News release of Thu 24-Apr-2008
from the University of Texas Health Science Center at San Antonio,
Research led by Raymond Palmer, Ph.D., of The University of Texas Health
Science Center at San Antonio is the first to show a statistical relationship
between autism prevalence and proximity to mercury-emitting sites.
How do mercury emissions affect pregnant mothers, the unborn and toddlers?
Do the level of emissions impact autism rates? Does it matter whether
a mercury-emitting source is 10 miles away from families versus 20 miles?
Is the risk of autism greater for children who live closer to the pollution source?
A newly published study of Texas school district data and industrial mercury-release
data, conducted by researchers at The University of Texas Health Science
Center at San Antonio, indeed shows a statistically significant link between
pounds of industrial release of mercury and increased autism rates. It
also shows - for the first time in scientific literature - a statistically
significant association between autism risk and distance from the mercury source.
“This is not a definitive study, but just one more that furthers
the association between environmental mercury and autism,” said
lead author Raymond F. Palmer, Ph.D., associate professor of family and
community medicine at the UT Health Science Center San Antonio. The article
is in the journal
Health & Place.
Dr. Palmer, Stephen Blanchard, Ph.D., of Our Lady of the Lake University
in San Antonio and Robert Wood of the UT Health Science Center found that
community autism prevalence is reduced by 1 percent to 2 percent with
each 10 miles of distance from the pollution source.
“This study was not designed to understand which individuals in the
population are at risk due to mercury exposure,” Dr. Palmer said.
“However, it does suggest generally that there is greater autism
risk closer to the polluting source.”
The study should encourage further investigations designed to determine
the multiple routes of mercury exposure. “The effects of persistent,
low-dose exposure to mercury pollution, in addition to fish consumption,
deserve attention,” Dr. Palmer said. “Ultimately, we will
want to know who in the general population is at greatest risk based on
genetic susceptibilities such as subtle deficits in the ability to detoxify
The new study findings are consistent with a host of other studies that
confirm higher amounts of mercury in plants, animals and humans the closer
they are to the pollution source. The price on children may be the highest.
“We suspect low-dose exposures to various environmental toxicants,
including mercury, that occur during critical windows of neural development
among genetically susceptible children may increase the risk for developmental
disorders such as autism,” the authors wrote.
• Mercury-release data examined were from 39 coal-fired power plants
and 56 industrial facilities in Texas.
• Autism rates examined were from 1,040 Texas school districts.
• For every 1,000 pounds of mercury released by all industrial sources
in Texas into the environment in 1998, there was a corresponding 2.6 percent
increase in autism rates in the Texas school districts in 2002.
• For every 1,000 pounds of mercury released by Texas power plants
in 1998, there was a corresponding 3.7 percent increase in autism rates
in Texas school districts in 2002.
• Autism prevalence diminished 1 percent to 2 percent for every 10
miles from the source.
• Mercury exposure through fish consumption is well documented, but
very little is known about exposure routes through air and ground water.
• There is evidence that children and other developing organisms are
more susceptible to neurobiological effects of mercury.

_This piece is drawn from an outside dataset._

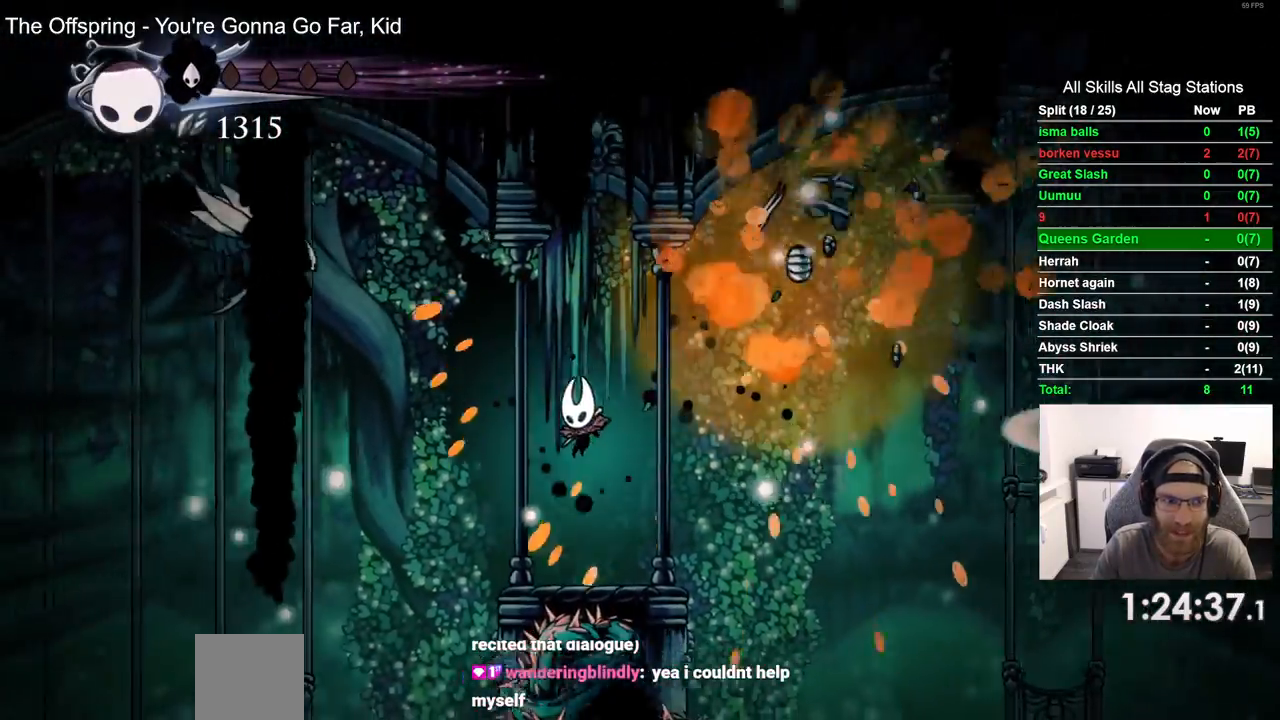
Gameplay with a controller (PlayStation layout); each line is a JSON object with the inputs held at the frame after it (dt_ms = milliseconds from this image to that frame). "events" lists button and stick changes between this image and that frame as [ms after this image, input, new state], when the widget could be followed in between. Not read: R1.
{"dt_ms": 1000, "buttons": [], "left_stick": "center", "right_stick": "center"}
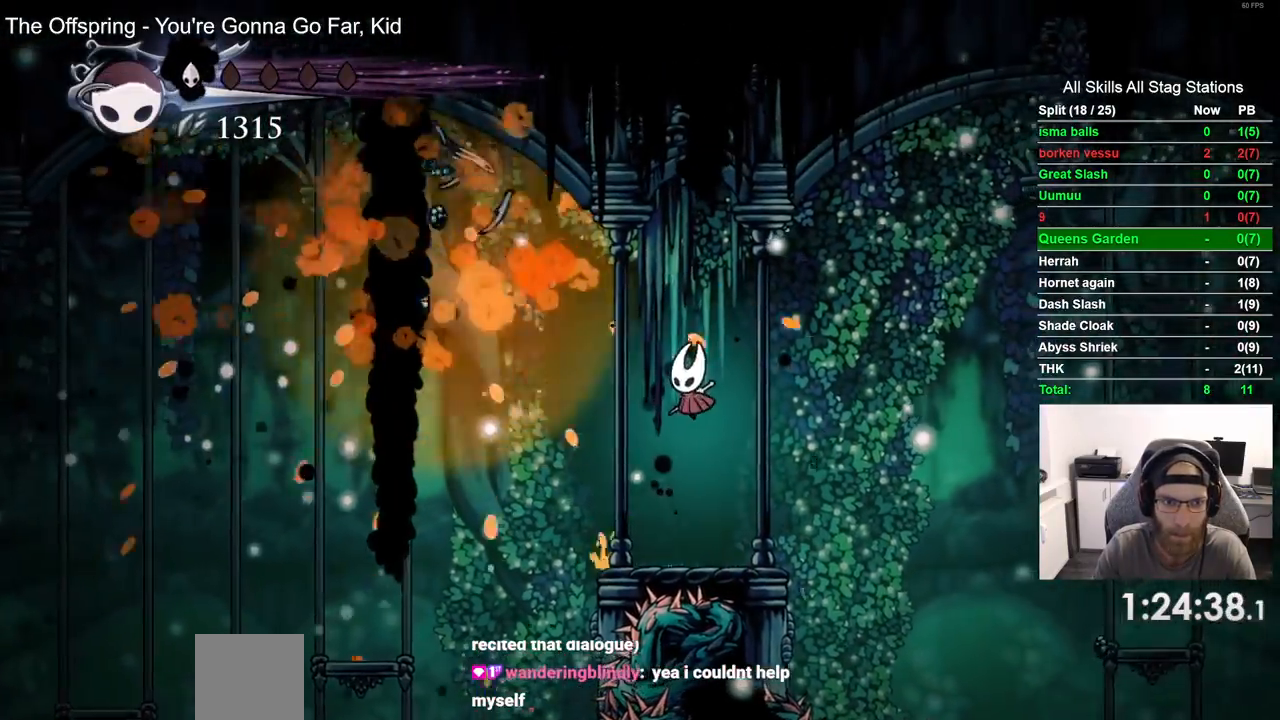
{"dt_ms": 500, "buttons": ["R2", "DPAD_LEFT"], "left_stick": "center", "right_stick": "center", "events": [[217, "DPAD_LEFT", "down"], [300, "CROSS", "down"], [400, "R2", "down"], [483, "CROSS", "up"]]}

“We need to be concerned about global mercury emissions since a substantial
proportion of mercury releases are spread around the world by long-range
air and ocean currents,” Dr. Palmer said. “Steps for controlling
and eliminating mercury pollution on a worldwide basis may be advantageous.
This entails greener, non-mercury-polluting technologies.”
The U.S. Environmental Protection Agency (EPA) estimated environmental
mercury releases at 158 million tons annually nationwide in the late 1990s,
the time period studied by the Texas team. Most exposures were said to
come from coal-fired utility plants (33 percent of exposures), municipal/medical
waste incinerators (29 percent) and commercial/industrial boilers (18
percent). Cement plants also release mercury.
With the enactment of clean air legislation and other measures, mercury
deposition into the environment is decreasing slightly.
Dr. Palmer and his colleagues pointed out the study did not reflect the
true community prevalence rates of autism because children younger than
school age are not counted in the Texas Education Agency data system.
The 1:500 autism rates in the study are lower than the 1:150 autism rates
in recent reports of the U.S. Centers for Disease Control and Prevention.
Furthermore, the authors note that distance was not calculated from individual
homes to the pollution source but from central points in school districts
that varied widely in area.
Data for environmentally released mercury were from the United States Environmental
Protection Agency Toxics Release Inventory. Data for releases by coal-fired
power plants came from the same inventory and from the Texas Commission
for Environmental Quality. Data for school district autism came from the
Texas Education Agency.
Palmer, R.F., et al., Proximity to point sources of environmental mercury
release as a predictor of autism prevalence.
Health & Place (2008), doi:10.1016/j.healthplace.2008.02.001.